O projeto, criado em julho de 2003 pela Articulação no Semi-Árido
Brasileiro (ASA) e que tem como maior financiador o governo federal, se
propõe a construir 1 milhão de cisternas em cinco anos, levando água de
beber a cerca de 5 milhões de moradores.

Entretanto, faltando menos de um ano para o fim desse prazo, foram
instaladas apenas 220 mil cisternas, que levam água a 1 milhão de
habitantes do semi-árido. Ou seja, pouco mais de 20% da meta traçada foi
cumprida até agora.

De acordo com as entidades que estão envolvidas no projeto ou já fizeram
parte dele, não existe uma explicação única para o descumprimento da meta.
Mas todos os agentes são unânimes em afirmar que o P1MC não é a simples
construção de cisternas e, por isso, ele está sujeito a percalços.

"O programa ensina as pessoas a conviver com o semi-árido. As cisternas
são entregues cheias de conhecimento. Portanto, não pode só ser avaliado
só pela construção dos reservatórios. Se fosse assim, era só chamar uma
empreiteira que seria mais rápido e até mais barato", afirma Fabio
Atanasio, coordenador do escritório de Belém do Fundo das Nações Unidas
para a Infância (Unicef), que ajudou na elaboração do projeto e chegou a
colaborar com ele.

A cada cisterna entregue, a ASA precisa treinar os pedreiros da comunidade
para construí-la e ensinar a população a lidar com o reservatório: como
armazenar a água, evitar a contaminação e até em que casos usá-la. Até o
momento, cerca de 5.600 pedreiros foram capacitados pela ASA. Para tornar
o aprendizado mais fácil, até cordéis são usados no processo.
"Superdimensionamos a capacidade da sociedade civil", avalia o coordenador
do Unicef.

Para a ASA, gestora do projeto, a resposta para o atraso está tanto no
próprio modelo de construção das cisternas quanto no apoio do governo
federal, que até hoje financiou cerca de 85% dos R$ 289 milhões empregados
no P1MC.

Os recursos do Ministério do Desenvolvimento Social e Combate à Fome são
desembolsados aos poucos para a ASA, por meio de contratos. Ao término de
cada um deles, o período de prestação de contas, auditoria e liberação de
mais dinheiro leva, segundo Aldo dos Santos, coordenador da ASA, cerca de
dois meses. Ao todo, desde 2003, o P1MC ficou parado por cerca de seis
meses.

"A cada vez que se desmobiliza os grupos, leva-se um tempo para
organizá-los de novo." Em outubro, venceu um contrato com o governo
federal. Desde então, não se constrói mais nenhuma cisterna no semi-árido
até o término da fiscalização. Hoje, 5 mil pessoas devem participar de um
evento em Feira de Santana (BA) para pedir uma maior continuidade na
liberação da verba. "Quando se olha o número é só um quarto do programa
cumprido, mas, se comparado a outros projetos, o P1MC está sendo exitoso",
diz Santos.

A agricultora Severina Nascimento Gomes, 34 anos, lembra-se dos tempos em
que tinha de andar a cada dois dias 30 minutos para chegar a uma cisterna
comunitária em Caiçara, distrito de Soledade, cidade do Cariri paraibano a
70 quilômetros de Campina Grande. "A gente chegava lá e não tinha mais uma
gota d´água. Agora, todo mundo é milionário", diz Bil, como é conhecida.
Hoje, a sua propriedade tem duas cisternas com capacidade para 16 mil
litros d´água mais um tanque de pedra, um reservatório que se faz
aproveitando as formações rochosas do solo.
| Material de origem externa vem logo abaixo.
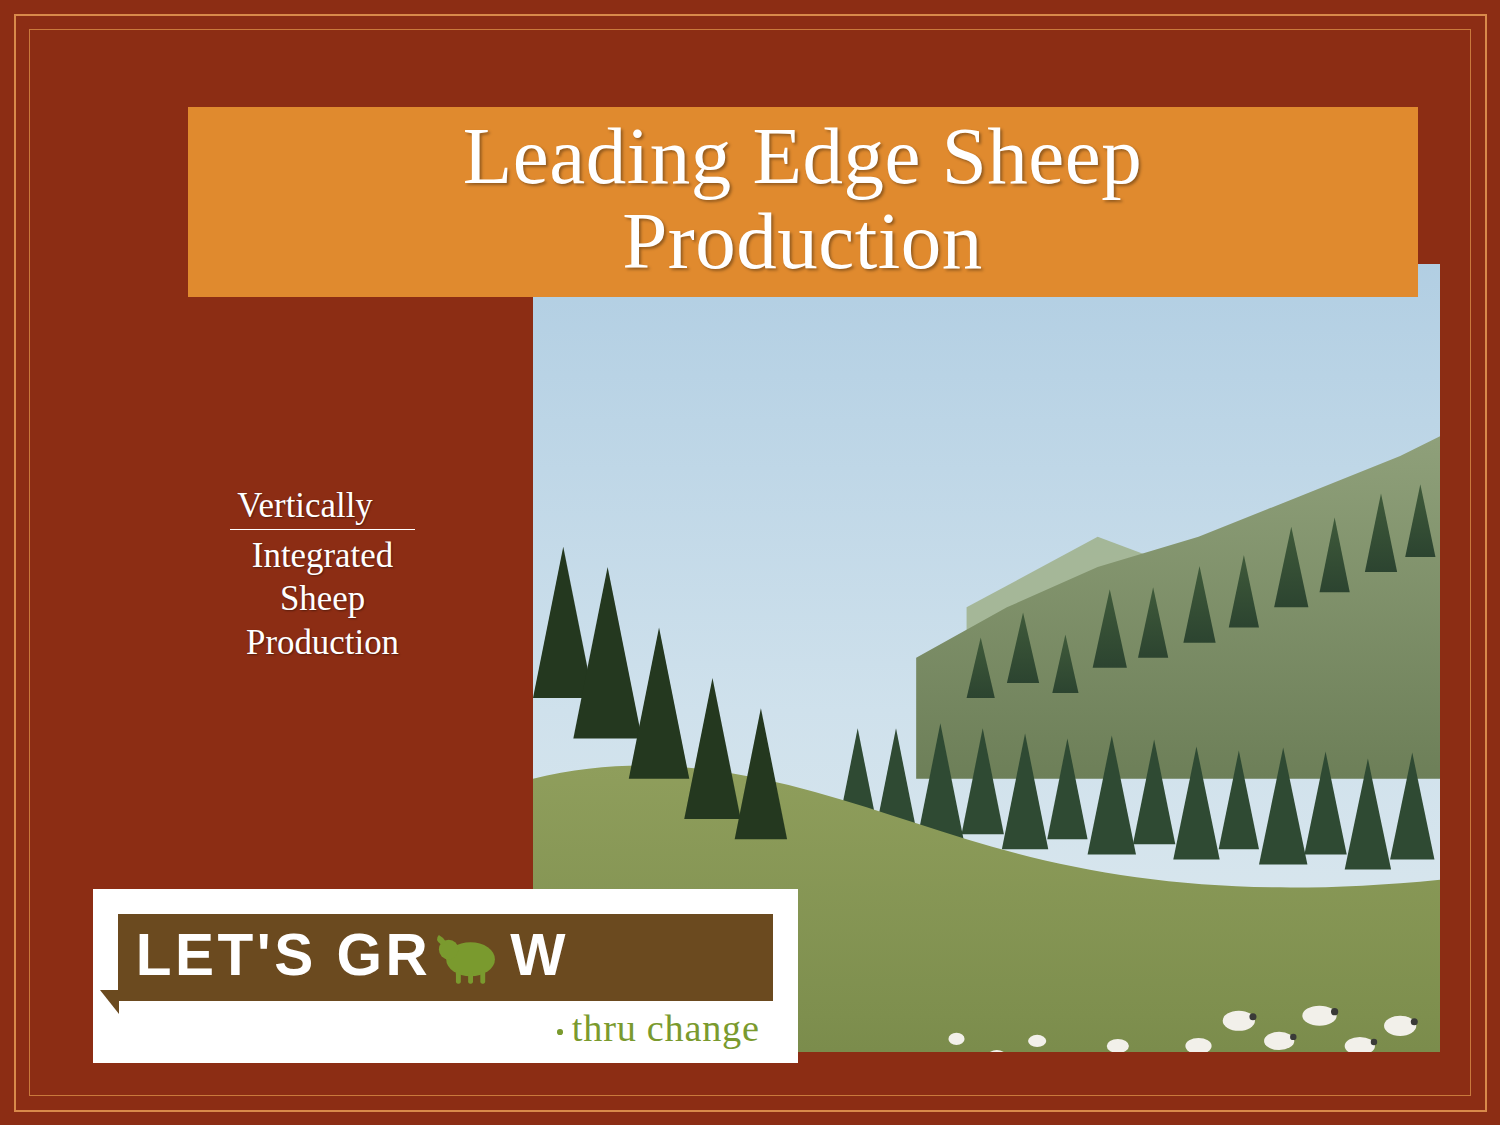Leading Edge Sheep
Production
Vertically
Integrated
Sheep
Production
LET'S GR W
thru change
A Federação Brasileira de Bancos (Febraban), que apóia o Um Milhão de
Cisternas desde o início, está agora fazendo uma pesquisa de campo para
detectar tanto os benefícios sócio-econômicos quanto possíveis falhas do
programa. O estudo também ajudará a entidade a definir se continuará
financiando o projeto ou não. "A partir disso conseguiremos detectar o que
pode ser melhorado. Mas consideramos que o fato de não se atingir a meta
inicialmente traçada não seja um demérito", diz Sônia Favaretto, diretora
de responsabilidade social da Febraban.

Na avaliação de alguns agentes, a construção de cisternas só será
acelerada com o envolvimento dos municípios. "Sozinha, a ASA não tem como
construir tudo. Os municípios também deveriam deveriam participar do
processo. Não compete à sociedade civil substituir o Estado. O papel dela
é exercer a democracia, fiscalizar a atuação dele. Enquanto se discute se
o programa deve ou não contar com o apoio das prefeituras, tem gente
precisando da água", afirma Atanasio, do Unicef.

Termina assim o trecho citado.